賀嶼舟在旁邊笑:“怎么,你不心疼嗎?你這個沒有心的女人。”
“我心疼有什么用?你又不聽我的。”
“行,那夜宵也別吃了。”
江清禾立刻改口:“心疼,特別心疼。我要城南那家的餛飩,加一份小酥肉。”
他們在電話那頭笑作一團,我默默掛掉了電話。
我問他:“你還記得今天是什么日子嗎?”
過了一會,他才回:“記得。試聽會提前了,不一定有空。”
我說餐廳不能改期。他發來一筆轉賬,讓我約朋友去吃。
“我出錢請別人陪你,行了吧?”
賀嶼舟第一次賣出歌的那天,只賺了八百塊。
他蹲在我公司樓下等到十點,非要我先聽母帶。
那時他說,我的耳朵比任何設備都可靠。
后來設備越來越貴,我進錄音棚的次數卻越來越少。
上個月我送飯過去,賀嶼舟怕我碰亂線,讓我把餐盒放在門口,面無表情地拒絕我進去。
江清禾追出來挽住我的胳膊,笑嘻嘻地哄我:“晚晚別氣呀,賀老師一錄歌就這臭毛病,擺一副死人臉。”

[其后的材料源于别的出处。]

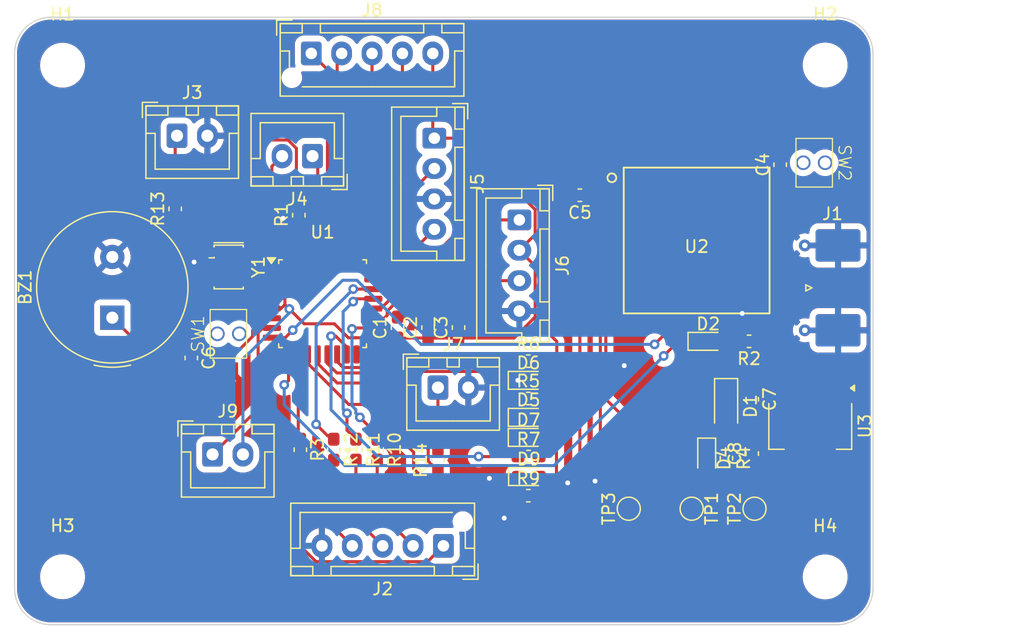
<source format=kicad_pcb>
(kicad_pcb
	(version 20241229)
	(generator "pcbnew")
	(generator_version "9.0")
	(general
		(thickness 1.6)
		(legacy_teardrops no)
	)
	(paper "A4")
	(layers
		(0 "F.Cu" signal)
		(2 "B.Cu" signal)
		(9 "F.Adhes" user "F.Adhesive")
		(11 "B.Adhes" user "B.Adhesive")
		(13 "F.Paste" user)
		(15 "B.Paste" user)
		(5 "F.SilkS" user "F.Silkscreen")
		(7 "B.SilkS" user "B.Silkscreen")
		(1 "F.Mask" user)
		(3 "B.Mask" user)
		(17 "Dwgs.User" user "User.Drawings")
		(19 "Cmts.User" user "User.Comments")
		(21 "Eco1.User" user "User.Eco1")
		(23 "Eco2.User" user "User.Eco2")
		(25 "Edge.Cuts" user)
		(27 "Margin" user)
		(31 "F.CrtYd" user "F.Courtyard")
		(29 "B.CrtYd" user "B.Courtyard")
		(35 "F.Fab" user)
		(33 "B.Fab" user)
		(39 "User.1" user)
		(41 "User.2" user)
		(43 "User.3" user)
		(45 "User.4" user)
	)
	(setup
		(stackup
			(layer "F.SilkS"
				(type "Top Silk Screen")
			)
			(layer "F.Paste"
				(type "Top Solder Paste")
			)
			(layer "F.Mask"
				(type "Top Solder Mask")
				(thickness 0.01)
			)
			(layer "F.Cu"
				(type "copper")
				(thickness 0.035)
			)
			(layer "dielectric 1"
				(type "core")
				(thickness 1.51)
				(material "FR4")
				(epsilon_r 4.5)
				(loss_tangent 0.02)
			)
			(layer "B.Cu"
				(type "copper")
				(thickness 0.035)
			)
			(layer "B.Mask"
				(type "Bottom Solder Mask")
				(thickness 0.01)
			)
			(layer "B.Paste"
				(type "Bottom Solder Paste")
			)
			(layer "B.SilkS"
				(type "Bottom Silk Screen")
			)
			(copper_finish "None")
			(dielectric_constraints no)
		)
		(pad_to_mask_clearance 0)
		(allow_soldermask_bridges_in_footprints no)
		(tenting front back)
		(pcbplotparams
			(layerselection 0x00000000_00000000_55555555_5755f5ff)
			(plot_on_all_layers_selection 0x00000000_00000000_00000000_00000000)
			(disableapertmacros no)
			(usegerberextensions no)
			(usegerberattributes yes)
			(usegerberadvancedattributes yes)
			(creategerberjobfile yes)
			(dashed_line_dash_ratio 12.000000)
			(dashed_line_gap_ratio 3.000000)
			(svgprecision 4)
			(plotframeref no)
			(mode 1)
			(useauxorigin no)
			(hpglpennumber 1)
			(hpglpenspeed 20)
			(hpglpendiameter 15.000000)
			(pdf_front_fp_property_popups yes)
			(pdf_back_fp_property_popups yes)
			(pdf_metadata yes)
			(pdf_single_document no)
			(dxfpolygonmode yes)
			(dxfimperialunits yes)
			(dxfusepcbnewfont yes)
			(psnegative no)
			(psa4output no)
			(plot_black_and_white yes)
			(sketchpadsonfab no)
			(plotpadnumbers no)
			(hidednponfab no)
			(sketchdnponfab yes)
			(crossoutdnponfab yes)
			(subtractmaskfromsilk no)
			(outputformat 1)
			(mirror no)
			(drillshape 1)
			(scaleselection 1)
			(outputdirectory "")
		)
	)
	(net 0 "")
	(net 1 "GND")
	(net 2 "Net-(BZ1-+)")
	(net 3 "+3.3V")
	(net 4 "RF_RST")
	(net 5 "MCU_RST")
	(net 6 "+5V")
	(net 7 "RF_LED")
	(net 8 "Net-(D2-A)")
	(net 9 "Net-(D4-A)")
	(net 10 "Net-(D5-A)")
	(net 11 "Net-(D6-A)")
	(net 12 "Net-(D7-A)")
	(net 13 "Net-(D9-A)")
	(net 14 "Net-(J1-In)")
	(net 15 "Net-(J2-Pin_2)")
	(net 16 "Net-(J2-Pin_1)")
	(net 17 "Net-(J3-Pin_1)")
	(net 18 "bustop")
	(net 19 "MCU_SWCLK")
	(net 20 "MCU_SWDIO")
	(net 21 "USART1_TX")
	(net 22 "USART1_RX")
	(net 23 "Net-(J7-Pin_1)")
	(net 24 "DIP_4")
	(net 25 "DIP_2")
	(net 26 "DIP_1")
	(net 27 "DIP_3")
	(net 28 "Net-(U1-BOOT0)")
	(net 29 "LED_3")
	(net 30 "LED_Connection")
	(net 31 "LED_Debug")
	(net 32 "LED_Error")
	(net 33 "LED_2")
	(net 34 "LED_4")
	(net 35 "Net-(J2-Pin_3)")
	(net 36 "LED_5")
	(net 37 "Net-(J2-Pin_4)")
	(net 38 "LED_6")
	(net 39 "LED_emstop")
	(net 40 "LED_1")
	(net 41 "RF_SWDIO")
	(net 42 "RF_SWCLK")
	(net 43 "RF_BOOT")
	(net 44 "Net-(U1-PF1)")
	(net 45 "USART2_RX")
	(net 46 "USART2_TX")
	(net 47 "Net-(U1-PF0)")
	(net 48 "unconnected-(U2-PB0-Pad28)")
	(net 49 "unconnected-(U2-PB14-Pad26)")
	(net 50 "unconnected-(U2-PB10-Pad20)")
	(net 51 "unconnected-(U2-PA3-Pad18)")
	(net 52 "unconnected-(U2-PA0-Pad23)")
	(net 53 "unconnected-(U2-PB9-Pad25)")
	(net 54 "unconnected-(U2-PA2-Pad19)")
	(net 55 "unconnected-(U2-PC1-Pad12)")
	(net 56 "unconnected-(U2-PC0-Pad13)")
	(net 57 "unconnected-(U2-PB3-Pad8)")
	(net 58 "unconnected-(U2-PA9-Pad21)")
	(net 59 "unconnected-(U2-PA15-Pad6)")
	(net 60 "unconnected-(U2-PB15-Pad5)")
	(net 61 "unconnected-(U2-PB4-Pad7)")
	(net 62 "unconnected-(U2-PA10-Pad27)")
	(net 63 "emstop")
	(footprint "GN10_Parts:TVAF" (layer "F.Cu") (at 130.1625 36.975 -90))
	(footprint "Capacitor_SMD:C_0603_1608Metric_Pad1.08x0.95mm_HandSolder" (layer "F.Cu") (at 127.3625 37.1375 90))
	(footprint "Capacitor_SMD:C_0603_1608Metric_Pad1.08x0.95mm_HandSolder" (layer "F.Cu") (at 110.875 39.650001 180))
	(footprint "Connector_JST:JST_XH_B2B-XH-A_1x02_P2.50mm_Vertical" (layer "F.Cu") (at 77.72 34.755))
	(footprint "MountingHole:MountingHole_3.2mm_M3" (layer "F.Cu") (at 131.063537 28.936463))
	(footprint "MountingHole:MountingHole_3.2mm_M3" (layer "F.Cu") (at 68.299924 28.949924))
	(footprint "Crystal:Resonator_SMD_Murata_CSTxExxV-3Pin_3.0x1.1mm_HandSoldering" (layer "F.Cu") (at 81.97 45.555 -90))
	(footprint "Capacitor_SMD:C_0603_1608Metric_Pad1.08x0.95mm_HandSolder" (layer "F.Cu") (at 87.745 41.2925 90))
	(footprint "Capacitor_SMD:C_0603_1608Metric_Pad1.08x0.95mm_HandSolder" (layer "F.Cu") (at 78.895 53.0425 -90))
	(footprint "Connector_Coaxial:SMA_Molex_73251-2120_EdgeMount_Horizontal" (layer "F.Cu") (at 132.3725 47.275))
	(footprint "Capacitor_SMD:C_0603_1608Metric_Pad1.08x0.95mm_HandSolder" (layer "F.Cu") (at 125.0625 56.4375 -90))
	(footprint "LED_SMD:LED_0603_1608Metric_Pad1.05x0.95mm_HandSolder" (layer "F.Cu") (at 106.67 62.805))
	(footprint "Capacitor_SMD:C_0603_1608Metric_Pad1.08x0.95mm_HandSolder" (layer "F.Cu") (at 125.0625 60.9125 90))
	(footprint "TestPoint:TestPoint_Pad_D1.5mm" (layer "F.Cu") (at 114.9 65.45 90))
	(footprint "LED_SMD:LED_0603_1608Metric_Pad1.05x0.95mm_HandSolder" (layer "F.Cu") (at 106.645 59.58))
	(footprint "LED_SMD:LED_0603_1608Metric_Pad1.05x0.95mm_HandSolder" (layer "F.Cu") (at 121.3125 61.3 -90))
	(footprint "Capacitor_SMD:C_0603_1608Metric_Pad1.08x0.95mm_HandSolder" (layer "F.Cu") (at 92.445 60.5925 -90))
	(footprint "LED_SMD:LED_0603_1608Metric_Pad1.05x0.95mm_HandSolder" (layer "F.Cu") (at 106.645 57.93))
	(footprint "Capacitor_SMD:C_0603_1608Metric_Pad1.08x0.95mm_HandSolder" (layer "F.Cu") (at 77.57 40.7675 90))
	(footprint "Connector_JST:JST_XH_B2B-XH-A_1x02_P2.50mm_Vertical" (layer "F.Cu") (at 88.87 36.43 180))
	(footprint "TestPoint:TestPoint_Pad_D1.5mm" (layer "F.Cu") (at 125.25 65.45 90))
	(footprint "LED_SMD:LED_0603_1608Metric_Pad1.05x0.95mm_HandSolder" (layer "F.Cu") (at 121.4375 51.675))
	(footprint "Connector_JST:JST_XH_B5B-XH-AM_1x05_P2.50mm_Vertical" (layer "F.Cu") (at 88.77 27.98))
	(footprint "Capacitor_SMD:C_0603_1608Metric_Pad1.08x0.95mm_HandSolder" (layer "F.Cu") (at 99.195 61.4675 90))
	(footprint "Connector_JST:JST_XH_B2B-XH-A_1x02_P2.50mm_Vertical" (layer "F.Cu") (at 99.195 55.48))
	(footprint "Connector_JST:JST_XH_B4B-XH-A_1x04_P2.50mm_Vertical" (layer "F.Cu") (at 98.895 34.955 -90))
	(footprint "Capacitor_SMD:C_0603_1608Metric_Pad1.08x0.95mm_HandSolder" (layer "F.Cu") (at 87.87 60.5925 -90))
	(footprint "Diode_SMD:Nexperia_CFP3_SOD-123W" (layer "F.Cu") (at 122.9125 57 -90))
	(footprint "Connector_JST:JST_XH_B4B-XH-A_1x04_P2.50mm_Vertical" (layer "F.Cu") (at 105.895 41.68 -90))
	(footprint "Capacitor_SMD:C_0603_1608Metric_Pad1.08x0.95mm_HandSolder" (layer "F.Cu") (at 106.6325 56.38))
	(footprint "GN10_Parts:LoRa-E5" (layer "F.Cu") (at 120.487499 43.374999))
	(footprint "Capacitor_SMD:C_0603_1608Metric_Pad1.08x0.95mm_HandSolder" (layer "F.Cu") (at 90.62 60.5925 -90))
	(footprint "Connector_JST:JST_XH_B5B-XH-AM_1x05_P2.50mm_Vertical" (layer "F.Cu") (at 99.645 68.505 180))
	(footprint "Capacitor_SMD:C_0603_1608Metric_Pad1.08x0.95mm_HandSolder" (layer "F.Cu") (at 98.38 50.5425 90))
	(footprint "Package_TO_SOT_SMD:SOT-223-3_TabPin2" (layer "F.Cu") (at 129.837501 58.65 -90))
	(footprint "Capacitor_SMD:C_0603_1608Metric_Pad1.08x0.95mm_HandSolder" (layer "F.Cu") (at 122.9375 61.2875 -90))
	(footprint "Buzzer_Beeper:Buzzer_TDK_PS1240P02BT_D12.2mm_H6.5mm" (layer "F.Cu") (at 72.395 49.73 90))
	(footprint "LED_SMD:LED_0603_1608Metric_Pad1.05x0.95mm_HandSolder"
		(layer "F.Cu")
		(uuid "b7e65072-25a2-4db8-a365-d3024381ba0f")
		(at 106.645 54.885)
		(descr "LED SMD 0603 (1608 Metric), square (rectangular) end terminal, IPC_7351 nominal, (Body size source: h
... [307032 chars truncated]
</source>
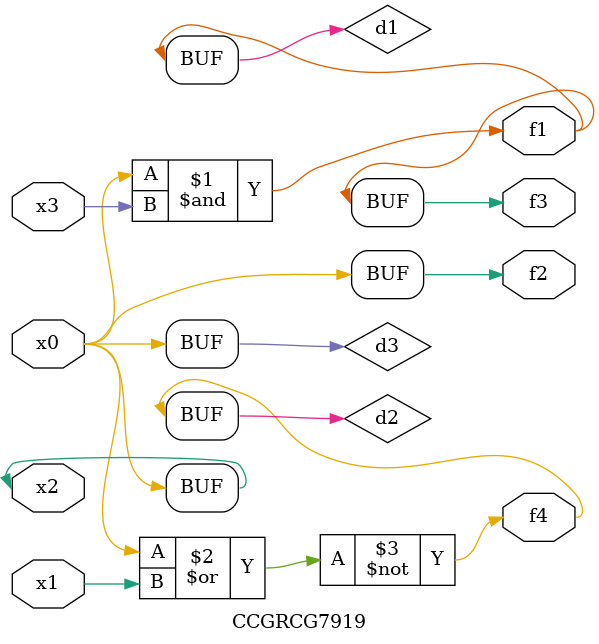
<source format=v>
module CCGRCG7919(
	input x0, x1, x2, x3,
	output f1, f2, f3, f4
);

	wire d1, d2, d3;

	and (d1, x2, x3);
	nor (d2, x0, x1);
	buf (d3, x0, x2);
	assign f1 = d1;
	assign f2 = d3;
	assign f3 = d1;
	assign f4 = d2;
endmodule

</source>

“他今晚先借我用用,等這首歌弄完,我保證物歸原主。”
六周年前一天,我想和賀嶼舟拍張合照。
他看見餐廳里有人舉手機,立刻松開我的手。
“等官宣以后再拍。現在留下照片,哪天被翻出來會很麻煩。”
那晚,江清禾發了九張錄音棚花絮。
最后一張里,賀嶼舟替她扶著耳機線,兩個人離得很近。
工作室轉發道:“最佳搭檔持續營業。”
十幾分鐘內,評論區全是他們的CP粉。
賀嶼舟點了贊。
直到手機屏幕暗下去,我也沒等到他的周年快樂。